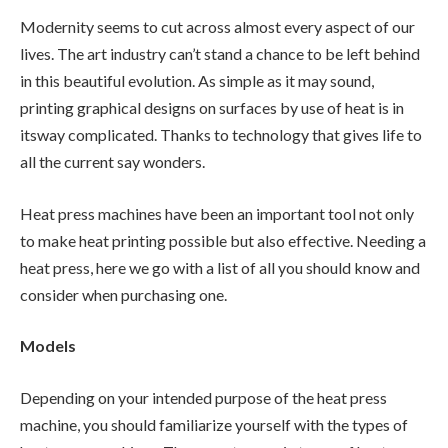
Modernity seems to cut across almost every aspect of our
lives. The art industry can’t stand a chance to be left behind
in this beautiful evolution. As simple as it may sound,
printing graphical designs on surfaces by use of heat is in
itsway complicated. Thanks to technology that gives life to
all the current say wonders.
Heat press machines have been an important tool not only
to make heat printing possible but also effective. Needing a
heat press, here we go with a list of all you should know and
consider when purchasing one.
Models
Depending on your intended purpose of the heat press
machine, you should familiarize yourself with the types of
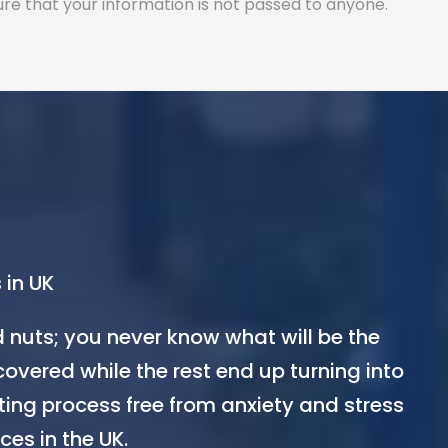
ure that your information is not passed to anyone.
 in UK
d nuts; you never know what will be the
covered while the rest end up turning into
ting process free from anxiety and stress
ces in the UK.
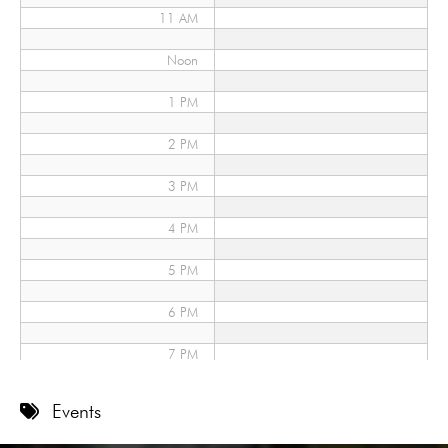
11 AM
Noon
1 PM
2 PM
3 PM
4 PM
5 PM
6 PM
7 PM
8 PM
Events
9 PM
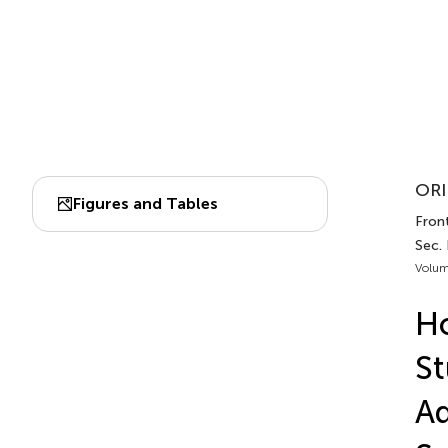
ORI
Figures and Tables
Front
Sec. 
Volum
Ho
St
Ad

────

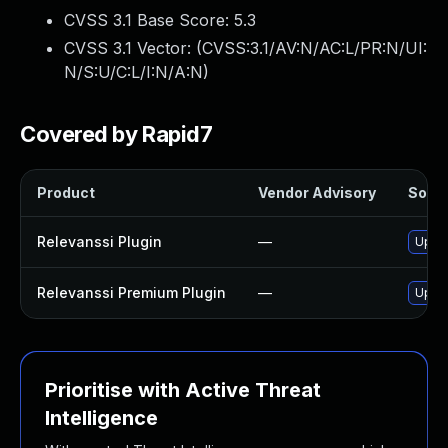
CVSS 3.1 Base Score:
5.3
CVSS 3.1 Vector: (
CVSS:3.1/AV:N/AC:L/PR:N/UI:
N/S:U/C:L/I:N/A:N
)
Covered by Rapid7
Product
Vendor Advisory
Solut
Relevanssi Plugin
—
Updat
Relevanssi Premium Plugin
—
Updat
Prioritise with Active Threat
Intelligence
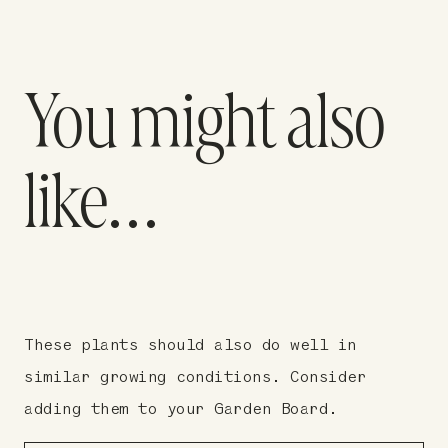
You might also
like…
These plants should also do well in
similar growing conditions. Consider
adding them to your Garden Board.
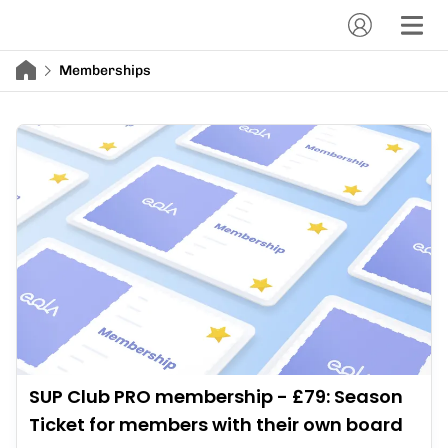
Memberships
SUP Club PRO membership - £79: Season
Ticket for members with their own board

────

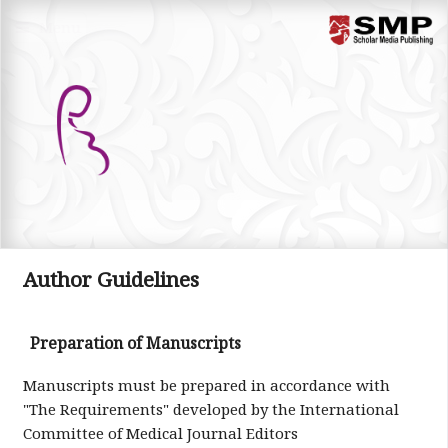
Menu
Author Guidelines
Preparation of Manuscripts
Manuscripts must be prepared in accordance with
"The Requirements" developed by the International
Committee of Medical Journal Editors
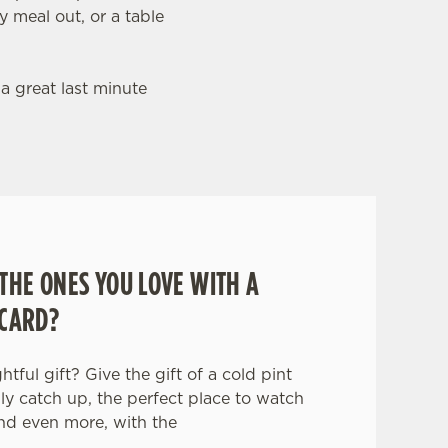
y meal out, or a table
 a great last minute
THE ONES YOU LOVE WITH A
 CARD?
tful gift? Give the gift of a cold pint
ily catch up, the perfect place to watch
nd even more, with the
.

────

* [YOUR TASK]
Pull out each line of the records that contains the word "know", and copy those lines in the order they appear.

* [OUTPUT OF THE EXERCISE]
heat press, here we go with a list of all you should know and
d nuts; you never know what will be the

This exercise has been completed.